Clearly the legal departments at Apple and Nokia didn’t get the memo that this is supposed to be the “most wonderful time of the year,” and instead decided now the was the time to sue, counter-sue and basically file some new lawsuits. This began when Nokia filed suit against Apple, claiming that Apple violated 10 patents, which then resulted in an Apple countersuit that alleges Nokia has infringed on 13 Apple patents.
The concern that no one seems to be addressing is what this will mean for innovation in the mobile space. While the inventors and innovators should rightfully get paid for their advancements, some past lawsuits over the years have been over such issues as “predictive” text with QWERTY keyboards. That would be the program that finishes some words whilst you are typing, a feature that seems pretty standard today. Innovative yes, absolutely, but a company actually patented that technology and claimed the problem was when others used it with a QWERTY keyboard. In other words, using it with a different keyboard layout would have been fine – hence why this technology might not seem so innovative after all.

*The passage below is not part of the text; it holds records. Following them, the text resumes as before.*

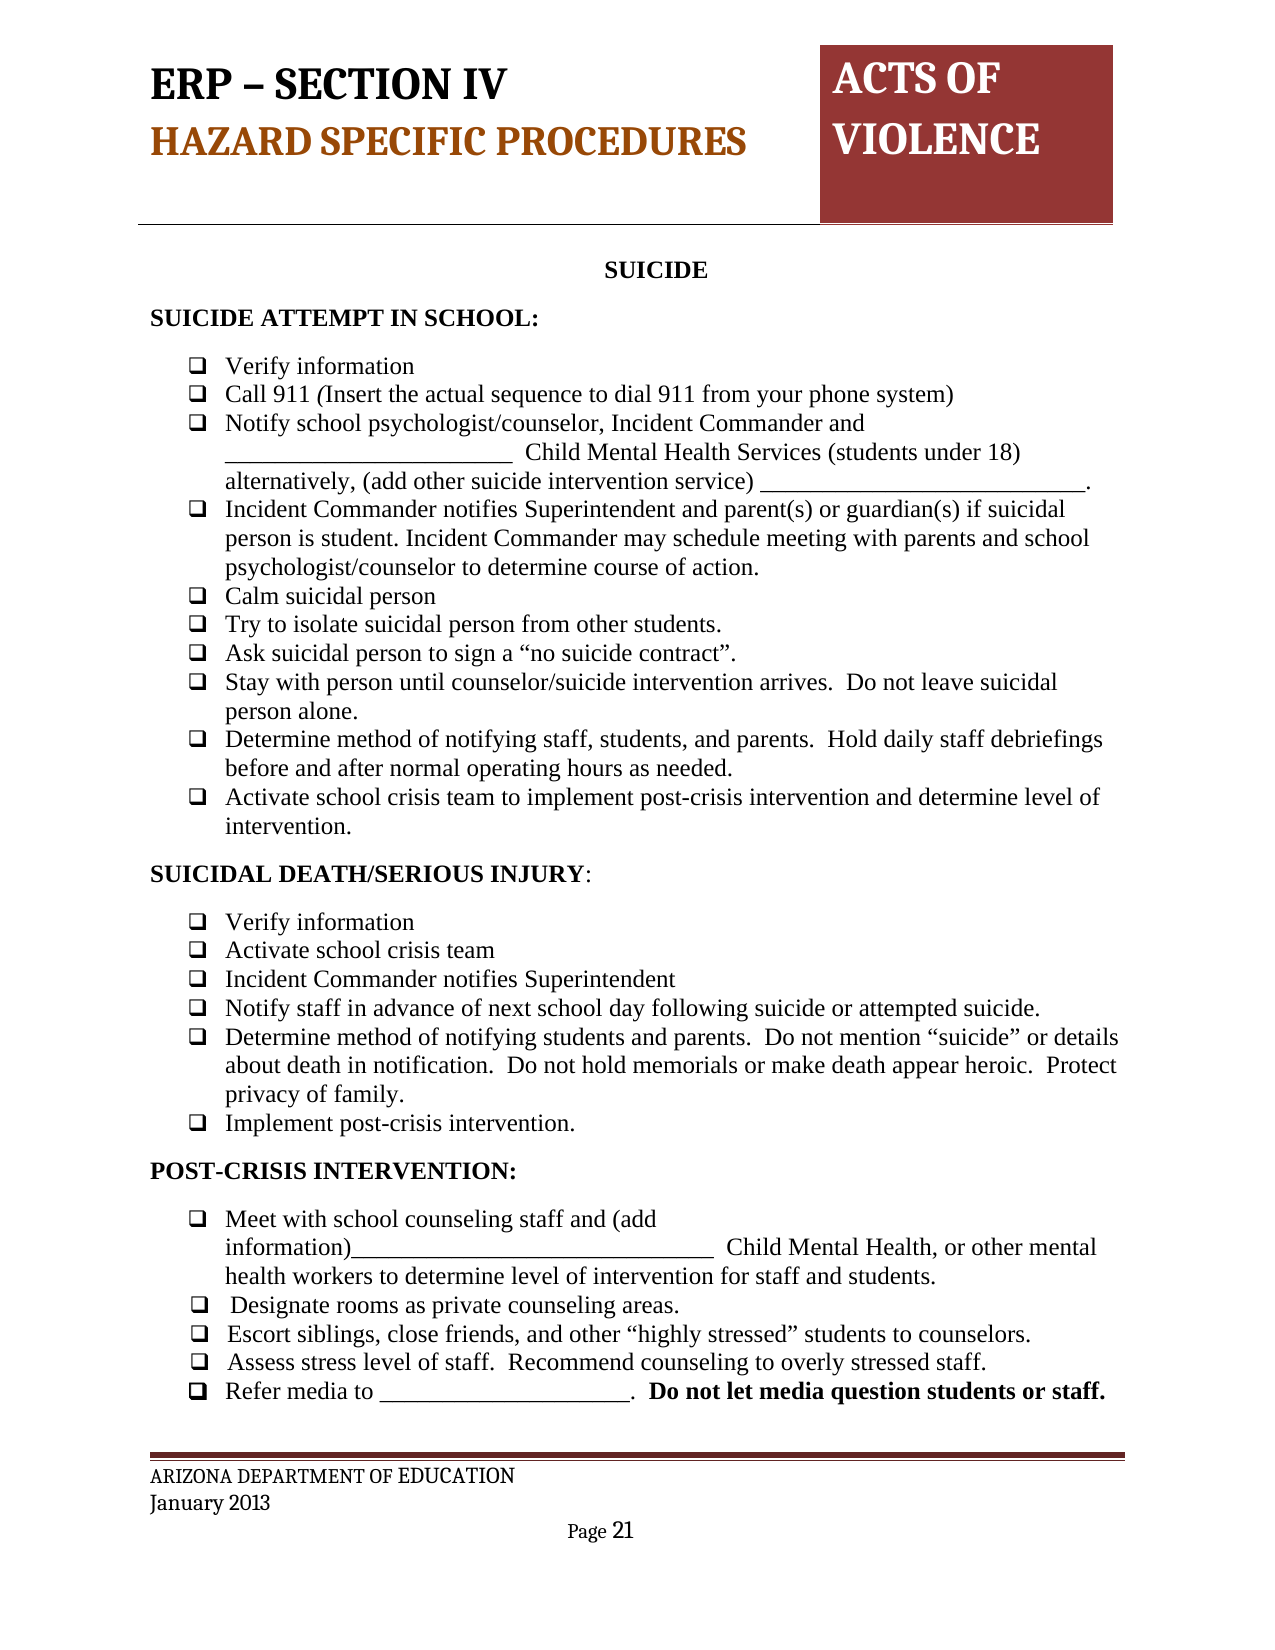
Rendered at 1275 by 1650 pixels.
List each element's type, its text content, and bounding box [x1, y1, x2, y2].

list Call 911 (Insert the actual sequence to dial 911 from your phone system) [187, 379, 1125, 408]
list Implement post-crisis intervention. [187, 1108, 1125, 1137]
list Assess stress level of staff. Recommend counseling to overly stressed staff. [189, 1347, 1125, 1376]
list Verify information [187, 351, 1125, 379]
list Activate school crisis team [187, 935, 1125, 964]
list Determine method of notifying staff, students, and parents. Hold daily staff debriefings before and after normal operating hours as needed. [187, 724, 1125, 782]
list Refer media to ____________________. Do not let media question students or staff. [187, 1376, 1125, 1405]
list Incident Commander notifies Superintendent and parent(s) or guardian(s) if suicidal person is student. Incident Commander may schedule meeting with parents and school psychologist/counselor to determine course of action. [187, 494, 1125, 581]
text SUICIDE [187, 255, 1125, 284]
list Designate rooms as private counseling areas. [189, 1290, 1125, 1319]
list Determine method of notifying students and parents. Do not mention “suicide” or details about death in notification. Do not hold memorials or make death appear heroic. Protect privacy of family. [187, 1022, 1125, 1108]
list Meet with school counseling staff and (add information)_____________________________ Child Mental Health, or other mental health workers to determine level of intervention for staff and students. [187, 1204, 1125, 1290]
list Try to isolate suicidal person from other students. [187, 609, 1125, 638]
list Verify information [187, 907, 1125, 935]
text alternatively, (add other suicide intervention service) __________________________. [187, 466, 1125, 494]
list Notify school psychologist/counselor, Incident Commander and _______________________ Child Mental Health Services (students under 18) [187, 408, 1125, 466]
list Incident Commander notifies Superintendent [187, 964, 1125, 993]
list Escort siblings, close friends, and other “highly stressed” students to counselors. [189, 1319, 1125, 1347]
text SUICIDAL DEATH/SERIOUS INJURY: [150, 859, 1125, 887]
text SUICIDE ATTEMPT IN SCHOOL: [150, 303, 1125, 332]
list Stay with person until counselor/suicide intervention arrives. Do not leave suicidal person alone. [187, 667, 1125, 724]
list Ask suicidal person to sign a “no suicide contract”. [187, 638, 1125, 667]
list Notify staff in advance of next school day following suicide or attempted suicide. [187, 993, 1125, 1022]
list Activate school crisis team to implement post-crisis intervention and determine level of intervention. [187, 782, 1125, 839]
list Calm suicidal person [187, 581, 1125, 609]
text POST-CRISIS INTERVENTION: [150, 1156, 1125, 1184]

Imagine if someone held the patent on QWERTY and with every keyboard on every computer and mobile device had to be unique! Wow, so much for ever learning to type. In my many travels I’ve encountered non-QWERTY keyboards and it is tricky to hunt and peck, and I’ve personally gone from feature phones to smartphones with QWERTY because I need to send e-mails and text messages and I need to have the standard keyboard layout.
Likewise, another patent that almost killed the BlackBerry a few years back was over push e-mail. In the end this was resolved, but push e-mail? Is that just intuitive? Someone really owns a patent on that technology? And what about touchscreen technology? Surely that hasn’t resulted in lawsuits, oh yes it has. Now it would seem to me that every infant that ever sees a TV or computer monitor wants to touch it! But making a screen in a portable device actually responsive is, well, patented!
Fortunately these lawsuits haven’t derailed innovation. Most of the time these cases are settled, the companies involved exchange some money, licensed deals are drawn up, and sometimes the cases are thrown out. But imagine if every science fiction writer patented their visions? As an inspiring author of fiction (I’ve only published a few short stories over the past 20 years), I once wrote about a character reading a file on a 3D holographic laptop screen while accessing encrypted wireless microwave broadband.
I don’t feel like I’m giving anything away by mentioning it now. The story was published about a decade ago on a now defunct sci-fi Web site. This vision of mine involved a laptop that was nothing more than a pocket-sized folding keyboard that when opened projected a 3D holographic screen. It was meant to be ironic as said character is assassinated and the bullet comes through the screen – talk about stuff popping out at you. While now we’re seeing, thanks to movies and video games, a move to actual 3D. So would I be able to merely patent my idea.